Monday, August 25, 2008

Five minutes

I leave work to pick up my elder daughter not by exiting the building, but merely by walking down a very long hall, exiting through a little foyer and buzzing into her daycare. As I walk I look as I do every day through the expansive windows to the forest at the edge of the property. It's lush and verdant and pleasurable to behold, even though it's an illusion. It's maybe a hundred feet thick at best, and provides the long divide between this big gray and glass government complex and a university golf course on the other side. It always makes me think, forgive me, that it's quite the Brazilian wax of a landscape.

L went home early today with M because she had a fever, and this news has traveled fast to the Busy Bees and Butterflies. Mommy? E asks, as one of her friends simultaneously asks, "E's mommy?" did L have to go to the doctor? No, I assure everyone, she'll be fine. She just went home to get some extra sleep. I'm not worried about her, because one of her friends had the same fever pattern last weekend.

> _Dataset content_
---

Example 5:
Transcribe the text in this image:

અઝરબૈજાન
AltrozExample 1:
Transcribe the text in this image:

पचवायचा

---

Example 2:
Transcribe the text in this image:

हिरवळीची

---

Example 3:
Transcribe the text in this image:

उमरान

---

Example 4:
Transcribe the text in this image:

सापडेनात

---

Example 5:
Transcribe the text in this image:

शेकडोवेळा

...

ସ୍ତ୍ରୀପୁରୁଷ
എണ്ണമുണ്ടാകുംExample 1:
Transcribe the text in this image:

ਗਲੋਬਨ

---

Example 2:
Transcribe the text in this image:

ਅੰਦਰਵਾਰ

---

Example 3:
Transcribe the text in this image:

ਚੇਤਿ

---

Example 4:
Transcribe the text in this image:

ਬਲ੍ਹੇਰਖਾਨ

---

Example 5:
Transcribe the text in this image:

> _Stated goal 1_
In the post, how thick does the writer say the forest is, at best?
> _Stated goal 2_
Please transcribe the post word for word from "I leave work" to "of a landscape.".
> _Stated goal 3_
List every single-letter initial that the post uses to refer to a person.
The data has no connection to the post.

> _Expected output 1_
Maybe a hundred feet thick.

> _Expected output 2_
I leave work to pick up my elder daughter not by exiting the building, but merely by walking down a very long hall, exiting through a little foyer and buzzing into her daycare. As I walk I look as I do every day through the expansive windows to the forest at the edge of the property. It's lush and verdant and pleasurable to behold, even though it's an illusion. It's maybe a hundred feet thick at best, and provides the long divide between this big gray and glass government complex and a university golf course on the other side. It always makes me think, forgive me, that it's quite the Brazilian wax of a landscape.

> _Expected output 3_
L, M, E